In the same week of October 9th, an audio of a victim saying she was in the Middle East, circulated as the distressed Ugandan girl pleaded for rescue from a hospital where she had been taken while in perfect health and was being prepared for an organ harvesting operation.

The paradox is that however much young East Africans are warned about the dangers of being ‘labour-exported’, they still strive to beat the system and go. If they are blocked from boarding the plane at their country’s international airport after failing to answer questions about their trip, they sneak across borders and go to board from another country – obviously facilitated by the well-connected labour exporters.

At this rate, East African parents may have to do what West African parents were doing a two hundred plus years ago – cutting the faces of their teenage children to make them undesirable to the slave traders.

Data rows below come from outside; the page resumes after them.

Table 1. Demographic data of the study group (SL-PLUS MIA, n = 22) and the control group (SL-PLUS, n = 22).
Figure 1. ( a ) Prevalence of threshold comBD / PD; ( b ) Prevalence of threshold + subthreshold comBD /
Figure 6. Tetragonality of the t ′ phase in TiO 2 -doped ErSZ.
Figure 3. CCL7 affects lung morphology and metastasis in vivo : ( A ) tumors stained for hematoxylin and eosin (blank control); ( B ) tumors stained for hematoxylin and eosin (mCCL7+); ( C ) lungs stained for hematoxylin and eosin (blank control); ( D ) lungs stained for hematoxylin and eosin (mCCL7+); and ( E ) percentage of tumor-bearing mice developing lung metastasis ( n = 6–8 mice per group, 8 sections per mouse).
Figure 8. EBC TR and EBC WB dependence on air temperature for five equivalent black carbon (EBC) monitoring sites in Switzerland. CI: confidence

That, according to some old writings, explains why some communities make “tribal” marks on the faces. For the slavers wanted only the healthiest to go and slave on the plantations. East African parents may have to devise ways of making the youth fail the medical tests that qualify one to be ‘labour –exported’ however desperately they want to, owing the unemployment in their countries. But why let the parents resort to such desperate measures when there is a better way to keep East African youth at home, safely and happily.

What East Africa, and Africa at large, can do for its children to grow and its youth to mature in dignity was captured well in the launch of the Global Africa Business Initiative –GABI during the September 77th United Nations General Assembly. UN Secretary General Antonio Guterres noted that Africa’s young population represents a dynamic workforce and a massive market. The Secretary General observed that with its massive natural resources, the renewable/clean energy sector alone can create six million new jobs in Africa by 2050.

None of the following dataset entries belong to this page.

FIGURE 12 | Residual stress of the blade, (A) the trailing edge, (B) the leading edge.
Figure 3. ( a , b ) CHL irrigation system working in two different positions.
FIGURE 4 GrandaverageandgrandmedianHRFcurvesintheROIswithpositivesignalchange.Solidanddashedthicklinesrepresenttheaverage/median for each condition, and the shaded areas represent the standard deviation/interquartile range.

The Secretary General of the Africa Continental Free Trade Area, Wamkele Mene was of the same view, putting it across even more strongly that Africa needs to unlock its resources now or it will be too late if the process is delayed.

Rwanda’s President Paul Kagame said unleashing the potential of the young people through enterprise to create jobs using the power of innovation, creativity and technology will make Africa unstoppable.

Many of the one hundred or so of the world leaders who participated in the GABI launch agreed that focusing on the youth to unlock Africa’s potential was the way forward. It is therefore really unacceptable that the youth, on whom Africa’s future prosperity depends are left to be decimated in other lands or to drown in seas as the recent deadly attempts to cross the Mediterranean have shown. The seven-member East African Community which sits smack in the middle of Africa, touched the Atlantic and Indian oceans and has all the strategic minerals that the new world of clean energy badly needs, has no excuse for letting its youth population go get literally wasted in the Middle East and other parts of the world.

There is enough for the youth of Africa to do profitably, in the large, continental market. If they are not “unleashed” then the Independence days we celebrate so pompously will remain largely irrelevant.